+++ SUPPLIED DATA
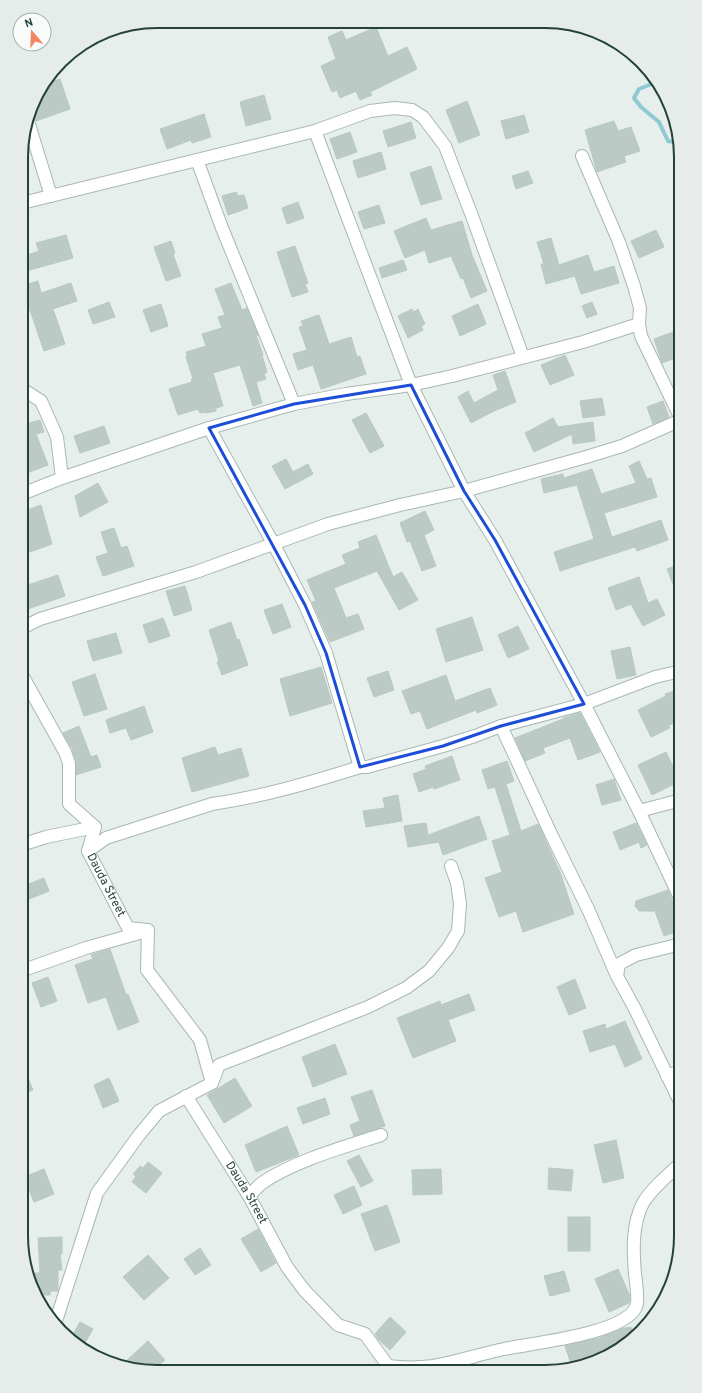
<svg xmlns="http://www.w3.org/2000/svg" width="702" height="1393" font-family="Overpass,sans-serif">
	<rect width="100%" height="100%" fill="#e6efeb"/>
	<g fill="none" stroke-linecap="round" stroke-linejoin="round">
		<!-- stream -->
		<path stroke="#8ec9d4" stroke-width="4" d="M654,83L639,89L634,98L641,107L659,122L668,141L679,143"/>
	</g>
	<!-- building -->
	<g fill="#bbcac4" stroke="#b8c9c2">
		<path d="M376,27L388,56L407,47L417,69L370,92L372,95L360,100L356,91L340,98L337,90L332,92L321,66L336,59L328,37L342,31L346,40Z"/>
		<path d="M60,79L70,109L36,121L32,109L35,97L45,84Z"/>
		<path d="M264,95L271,119L246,126L240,102Z"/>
		<path d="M467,101L480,135L459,143L446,110Z"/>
		<path d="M204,114L211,137L192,143L191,140L167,149L160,129Z"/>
		<path d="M524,115L529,132L506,139L501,121Z"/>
		<path d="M614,121L618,131L631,127L640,151L624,156L626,162L597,172L585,130Z"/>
		<path d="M411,122L416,138L388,147L383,131Z"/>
		<path d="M350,132L357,152L337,159L330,139Z"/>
		<path d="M381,152L386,169L358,178L353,161Z"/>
		<path d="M431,166L442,199L421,205L410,173Z"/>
		<path d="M528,171L533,183L516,189L512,176Z"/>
		<path d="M236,192L238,196L244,195L248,208L228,215L222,196Z"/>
		<path d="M298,202L304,218L287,224L282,208Z"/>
		<path d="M379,205L385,223L364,229L358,212Z"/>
		<path d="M426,218L431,230L462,221L472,255L487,291L471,298L463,278L461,279L451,256L429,263L425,250L405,258L394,231Z"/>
		<path d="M656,230L664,247L639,258L631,241Z"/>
		<path d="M66,235L73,258L26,271L22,257L39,251L36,243Z"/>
		<path d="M551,238L559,265L588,255L594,272L614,266L619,283L581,294L575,276L546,284L541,264H544L537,242Z"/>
		<path d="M171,241L175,253L173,254L181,276L166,281L154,247Z"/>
		<path d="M295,246L308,283L305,284L308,292L292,297L277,252Z"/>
		<path d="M403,260L407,270L382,278L379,268Z"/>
		<path d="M38,281L41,293L71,283L77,301L53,309L65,344L44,351L30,310L27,311L26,306L22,308V286Z"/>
		<path d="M231,283L242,310L247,308L258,335H256L263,355H262L267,372L264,374L266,379L256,382L262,403L253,406L240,365L213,373L223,406L216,408V411L206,413V412L200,413L198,409L178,415L169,389L192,382L191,379H193L186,357L187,356L186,352L206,346L202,334L222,328L218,317L225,315L215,289Z"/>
		<path d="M109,302L115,317L93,324L88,310Z"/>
		<path d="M592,302L597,314L587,318L582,306Z"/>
		<path d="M161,304L168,326L151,332L143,310Z"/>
		<path d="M478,304L486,324L460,336L452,316Z"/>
		<path d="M412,309L414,312L418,309L425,324L421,326L423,330L408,338L398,316Z"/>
		<path d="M319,315L329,344L351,337L357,357L360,356L366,374L321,389L313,365L298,370L293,354L307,350L299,327L303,326L301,321Z"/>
		<path d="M673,332L681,356L662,363L654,339Z"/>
		<path d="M565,355L574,375L550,385L541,365Z"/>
		<path d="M505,371L516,402L494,411L471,423L458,397L468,391L474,403L498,390L493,375Z"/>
		<path d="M602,398L605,415L583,418L580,401Z"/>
		<path d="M663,401L669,417L653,424L647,407Z"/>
		<path d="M366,413L384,446L370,453L352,420Z"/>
		<path d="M553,418L558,427L593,422L595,441L573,444L572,434L534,452L525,433Z"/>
		<path d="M40,420L44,432L36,434L48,465L22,475V425Z"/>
		<path d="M104,426L110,443L80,453L74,436Z"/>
		<path d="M286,459L293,472L308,464L313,474L285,489L272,466Z"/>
		<path d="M639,461L647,479L651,478L657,497L604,513L612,537L661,520L668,540L637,551L635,547L560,571L554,552L594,539L577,485L544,493L541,479L563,474L564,478L592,469L601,494L636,483L629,466Z"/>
		<path d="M98,483L108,502L80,517L75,496Z"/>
		<path d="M41,505L52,544L30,552L26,538H28L22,521V512Z"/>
		<path d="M425,511L434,530L424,535L436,566L422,571L410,541L407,542L400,523Z"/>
		<path d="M114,528L121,548L127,546L134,566L103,576L96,557L108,553L101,532Z"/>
		<path d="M376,535L393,577L402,572L418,600L399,610L377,571L334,588L346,618L358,614L364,629L330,642L312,602L316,601L307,580L346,564L342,555L360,548L358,542Z"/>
		<path d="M681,564V601L680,602L667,569Z"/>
		<path d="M58,575L65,596L22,611V587Z"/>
		<path d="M639,577L648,603L657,599L665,615L643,626L631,604L616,610L608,588Z"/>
		<path d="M185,586L192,610L174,616L166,591Z"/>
		<path d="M282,604L291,627L273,634L264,610Z"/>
		<path d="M472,617L483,650L446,662L436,629Z"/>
		<path d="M163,618L170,636L149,643L143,625Z"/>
		<path d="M231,622L237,640L239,639L248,665L222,675L217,662L219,661L209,630Z"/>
		<path d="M518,626L529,649L508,658L498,635Z"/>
		<path d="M116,633L122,653L93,661L87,641Z"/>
		<path d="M630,647L636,675L617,679L611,651Z"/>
		<path d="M321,667L332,703L290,716L280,679Z"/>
		<path d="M388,671L394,690L374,697L367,678Z"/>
		<path d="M95,674L107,709L84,716L72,682Z"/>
		<path d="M446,675L455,701L490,688L497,705L477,713L476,710L427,729L420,711L411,714L402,691Z"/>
		<path d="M681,689V721L669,725L670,728L651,737L638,710L666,696L665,694Z"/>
		<path d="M144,706L153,732L131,740L126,728L110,733L106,720Z"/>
		<path d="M580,713L600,752L578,760L570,738L543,748L545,753L525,761L515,738L563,719V718Z"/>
		<path d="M79,726L91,757L97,755L101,767L76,775V760L72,748L63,733Z"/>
		<path d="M215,747L218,755L241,748L249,776L192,792L182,758Z"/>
		<path d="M666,752L680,781L652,795L638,765Z"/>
		<path d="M452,756L460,780L434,789L433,787L419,792L413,774L426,769L425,766Z"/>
		<path d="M507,761L514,781L506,784L521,831L538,824L560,872L574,914L523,932L516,911L499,917L485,878L502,872L492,841L510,835L495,787L488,789L482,770Z"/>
		<path d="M614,779L621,800L602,805L596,785Z"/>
		<path d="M398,795L402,821L366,827L363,811L385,808L383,798Z"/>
		<path d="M479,816L487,839L443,855L439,842L408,847L404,826L426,823L428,835Z"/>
		<path d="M636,823L647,845L641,848L639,842L620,850L613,832Z"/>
		<path d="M44,878L49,891L29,899L24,886Z"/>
		<path d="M668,890L672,900L676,906L681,907V930L664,936L655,911H639L635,906L636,901Z"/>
		<path d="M110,949L126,995L128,994L139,1022L118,1030L106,997L88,1003L75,965L93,959L91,955Z"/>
		<path d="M48,977L57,1001L41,1007L32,983Z"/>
		<path d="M575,979L586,1008L569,1015L557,987Z"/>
		<path d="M469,994L475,1010L448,1020L456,1041L413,1058L397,1018L440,1001L441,1005Z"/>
		<path d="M625,1021L642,1059L625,1067L615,1044L590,1052L583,1031L605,1024L606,1029Z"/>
		<path d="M335,1044L347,1074L313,1087L302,1057Z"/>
		<path d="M21,1061L33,1090L21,1095Z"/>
		<path d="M109,1078L119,1101L103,1108L94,1085Z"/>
		<path d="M235,1078L252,1106L224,1123L207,1095Z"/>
		<path d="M372,1090L385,1126L354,1136L350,1125L360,1121L351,1097Z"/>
		<path d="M325,1098L330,1114L303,1124L297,1108Z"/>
		<path d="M287,1126L299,1155L256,1172L245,1145Z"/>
		<path d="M616,1140L624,1178L603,1183L594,1145Z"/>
		<path d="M359,1155L373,1181L361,1187L347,1161Z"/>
		<path d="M148,1162L162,1173L146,1193L132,1182L136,1176L133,1174L140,1166L143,1168Z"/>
		<path d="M549,1168L573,1170L571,1191L548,1189Z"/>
		<path d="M44,1169L54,1194L34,1202L24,1177Z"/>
		<path d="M441,1169L442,1194L413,1195L412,1170Z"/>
		<path d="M354,1186L362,1205L343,1214L334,1195Z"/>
		<path d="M387,1205L400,1242L375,1251L361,1214Z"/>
		<rect x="568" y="1217" width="22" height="34"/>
		<path d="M258,1229L276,1263L261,1272L241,1239Z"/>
		<path d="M62,1237V1254H60L62,1270H58V1291H50V1295H38L28,1279L27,1273H40L38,1238Z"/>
		<path d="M200,1248L211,1265L195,1275L184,1259Z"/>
		<path d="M148,1255L169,1278L144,1300L123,1277Z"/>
		<path d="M618,1269L630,1296L629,1303L609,1312L595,1279Z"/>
		<path d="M564,1271L570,1291L550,1296L544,1276Z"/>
		<path d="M390,1317L406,1332L390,1350L379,1340L375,1334Z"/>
		<path d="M80,1322L93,1329L82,1348L70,1340Z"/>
		<path d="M631,1327L634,1337L621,1348L600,1353L601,1355L571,1364L565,1346L599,1338L620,1329Z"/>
		<path d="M148,1341L165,1360L152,1371H139L134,1369L126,1361Z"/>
	</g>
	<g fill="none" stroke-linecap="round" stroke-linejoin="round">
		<!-- minor casing -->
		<g stroke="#a8b8b2" stroke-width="14">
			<g id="minor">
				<path d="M28,121L51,196"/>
				<path d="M315,131L411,385L464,491L495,540L584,704L639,811L681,900"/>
				<path d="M582,156L619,242L634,286L640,308L639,324L641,336L681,419"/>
				<path d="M197,160L222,228L294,404"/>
				<path d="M22,203L315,131L370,111L395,108L412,110L423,117L445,146L472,216L523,357"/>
				<path d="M22,389L41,401L57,437L62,478"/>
				<path d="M209,428L273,543L305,605L326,653L360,767"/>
				<path d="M22,494L62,478L209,428L294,404L346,394L411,385L452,376L583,342L639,324"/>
				<path d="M22,628L40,619L196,572L328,524L400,505L464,491L586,457L622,446L681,420"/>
				<path id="s1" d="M22,675L65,752L69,763V804L95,827L88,851L128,928L148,930L147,970L200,1040L212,1083"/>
				<path d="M501,726L551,834L588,909L617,976L635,1009L681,1104"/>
				<path d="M639,811L681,800"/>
				<path d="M21,845L46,837L95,827"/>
				<path d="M88,851L106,838L212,804C262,797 312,782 360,767H367L443,746L475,736L501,726L584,704L655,677L681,671"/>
				<path d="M21,971L86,948L143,932"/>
				<path d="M617,976L619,964L636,955L681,944"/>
				<path d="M667,1076L681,1071"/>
				<path id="s2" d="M186,1096L249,1196L287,1267L304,1290L338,1325L365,1334L388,1366C403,1368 418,1368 433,1366C457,1362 480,1354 504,1349C533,1343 624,1334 636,1307C639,1300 636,1282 635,1274C633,1251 632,1224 643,1203C652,1188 668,1175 681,1163"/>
				<path d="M249,1196C253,1192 257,1187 262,1183C294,1161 344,1147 381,1135"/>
				<path d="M56,1321L97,1193L139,1135L159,1111L212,1083L219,1065L368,1007L406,988L429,971L448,948L458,931L460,904L457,883L451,866"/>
			</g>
		</g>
		<!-- minor -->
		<use href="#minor" stroke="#fff" stroke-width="12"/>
	</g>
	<!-- marked area -->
	<path fill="none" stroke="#1d4ed8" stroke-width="3" stroke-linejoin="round" d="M411,385L464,491L495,540L584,704L501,726L443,746L360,767L326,653L305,605L209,428L294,404Z"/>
	<g text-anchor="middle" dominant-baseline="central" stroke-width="3.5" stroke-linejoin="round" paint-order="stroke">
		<!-- street labels -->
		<g font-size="12" fill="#24423a" stroke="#f7fbf9">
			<text stroke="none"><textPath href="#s1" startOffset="239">Dauda Street</textPath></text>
			<text stroke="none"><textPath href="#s2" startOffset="114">Dauda Street</textPath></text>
		</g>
	</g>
	<!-- crop -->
	<path d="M0 0H702V1393H0ZM157 28H545A129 129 0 0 1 674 157V1236A129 129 0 0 1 545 1365H157A129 129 0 0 1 28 1236V157A129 129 0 0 1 157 28Z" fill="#e6ecea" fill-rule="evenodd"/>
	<path fill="none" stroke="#24423a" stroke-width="2" d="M157 28H545A129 129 0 0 1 674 157V1236A129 129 0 0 1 545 1365H157A129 129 0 0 1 28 1236V157A129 129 0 0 1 157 28Z"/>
	<!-- north arrow -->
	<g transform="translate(32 32) rotate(341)"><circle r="19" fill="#f7fbf9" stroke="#a3b1ad"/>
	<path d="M0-3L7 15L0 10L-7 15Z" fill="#f4845f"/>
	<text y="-6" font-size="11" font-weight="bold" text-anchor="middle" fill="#24423a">N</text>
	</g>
</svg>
++++++
**TRY IT:**
Across the data, find each line that has "size" in it and copy that line.

**EXERCISE ANSWER:**
		<g font-size="12" fill="#24423a" stroke="#f7fbf9">
	<text y="-6" font-size="11" font-weight="bold" text-anchor="middle" fill="#24423a">N</text>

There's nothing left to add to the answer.